# Required action
Give the entries again exactly; drop the pictures.

[Saved entries]
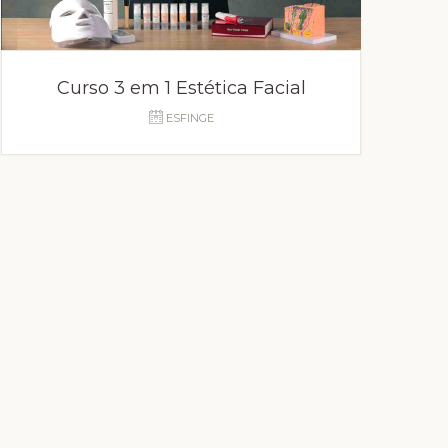
Curso 3 em 1 Estética Facial
ESFINGE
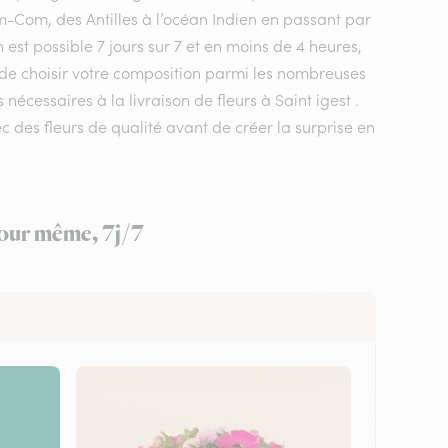
m-Com, des Antilles à l’océan Indien en passant par
est possible 7 jours sur 7 et en moins de 4 heures,
t de choisir votre composition parmi les nombreuses
nécessaires à la livraison de fleurs à Saint igest .
ec des fleurs de qualité avant de créer la surprise en
 jour même, 7j/7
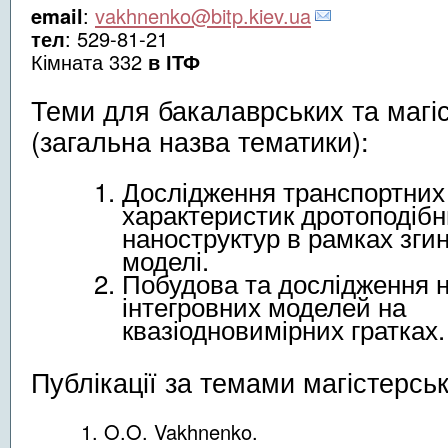
email
:
vakhnenko@bitp.kiev.ua
тел
: 529-81-21
Кімната 332
в ІТФ
Теми для бакалаврських та магіс
(загальна назва тематики):
Дослідження транспортних
характеристик дротоподібн
наноструктур в рамках згин
моделі.
Побудова та дослідження 
інтегровних моделей на
квазіодновимірних гратках.
Публікації за темами магістерськ
O.O. Vakhnenko.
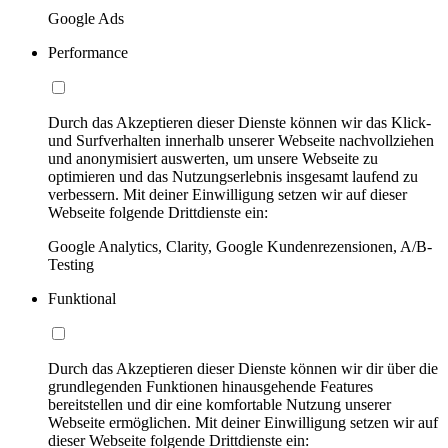
Google Ads
Performance
Durch das Akzeptieren dieser Dienste können wir das Klick-
und Surfverhalten innerhalb unserer Webseite nachvollziehen
und anonymisiert auswerten, um unsere Webseite zu
optimieren und das Nutzungserlebnis insgesamt laufend zu
verbessern. Mit deiner Einwilligung setzen wir auf dieser
Webseite folgende Drittdienste ein:
Google Analytics, Clarity, Google Kundenrezensionen, A/B-
Testing
Funktional
Durch das Akzeptieren dieser Dienste können wir dir über die
grundlegenden Funktionen hinausgehende Features
bereitstellen und dir eine komfortable Nutzung unserer
Webseite ermöglichen. Mit deiner Einwilligung setzen wir auf
dieser Webseite folgende Drittdienste ein:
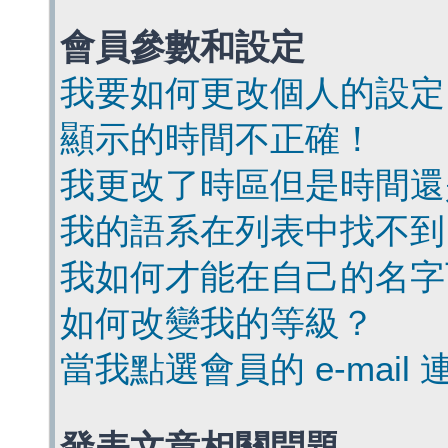
會員參數和設定
我要如何更改個人的設定
顯示的時間不正確！
我更改了時區但是時間還
我的語系在列表中找不到
我如何才能在自己的名字
如何改變我的等級？
當我點選會員的 e-mai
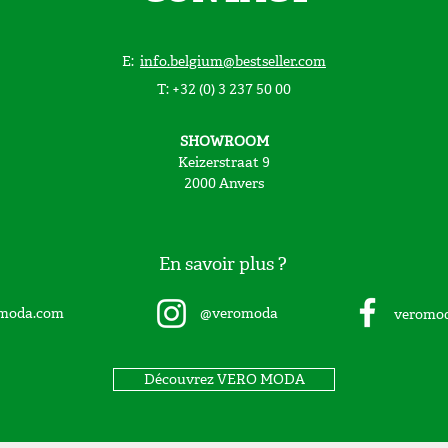
E:
info.belgium@bestseller.com
T: +32 (0) 3 237 50 00
SHOWROOM
Keizerstraat 9
2000 Anvers
En savoir plus ?
moda.com
@veromoda
veromo
Découvrez VERO MODA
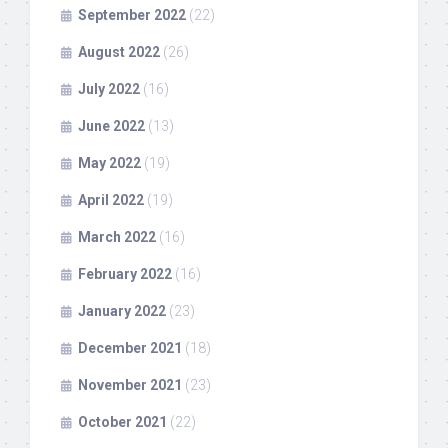
September 2022
(22)
August 2022
(26)
July 2022
(16)
June 2022
(13)
May 2022
(19)
April 2022
(19)
March 2022
(16)
February 2022
(16)
January 2022
(23)
December 2021
(18)
November 2021
(23)
October 2021
(22)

# Result of this task
Curso 3 em 1 Estética Facial
ESFINGE
m-Com, des Antilles à l’océan Indien en passant par
est possible 7 jours sur 7 et en moins de 4 heures,
t de choisir votre composition parmi les nombreuses
nécessaires à la livraison de fleurs à Saint igest .
ec des fleurs de qualité avant de créer la surprise en
 jour même, 7j/7
email
:
vakhnenko@bitp.kiev.ua
тел
: 529-81-21
Кімната 332
в ІТФ
Теми для бакалаврських та магіс
(загальна назва тематики):
Дослідження транспортних
характеристик дротоподібн
наноструктур в рамках згин
моделі.
Побудова та дослідження 
інтегровних моделей на
квазіодновимірних гратках.
Публікації за темами магістерськ
O.O. Vakhnenko.
Google Ads
Performance
Durch das Akzeptieren dieser Dienste können wir das Klick-
und Surfverhalten innerhalb unserer Webseite nachvollziehen
und anonymisiert auswerten, um unsere Webseite zu
optimieren und das Nutzungserlebnis insgesamt laufend zu
verbessern. Mit deiner Einwilligung setzen wir auf dieser
Webseite folgende Drittdienste ein:
Google Analytics, Clarity, Google Kundenrezensionen, A/B-
Testing
Funktional
Durch das Akzeptieren dieser Dienste können wir dir über die
grundlegenden Funktionen hinausgehende Features
bereitstellen und dir eine komfortable Nutzung unserer
Webseite ermöglichen. Mit deiner Einwilligung setzen wir auf
dieser Webseite folgende Drittdienste ein:
會員參數和設定
我要如何更改個人的設定
顯示的時間不正確！
我更改了時區但是時間還
我的語系在列表中找不到
我如何才能在自己的名字
如何改變我的等級？
當我點選會員的 e-mai
E:
info.belgium@bestseller.com
T: +32 (0) 3 237 50 00
SHOWROOM
Keizerstraat 9
2000 Anvers
En savoir plus ?
moda.com
@veromoda
veromo
Découvrez VERO MODA
September 2022
(22)
August 2022
(26)
July 2022
(16)
June 2022
(13)
May 2022
(19)
April 2022
(19)
March 2022
(16)
February 2022
(16)
January 2022
(23)
December 2021
(18)
November 2021
(23)
October 2021
(22)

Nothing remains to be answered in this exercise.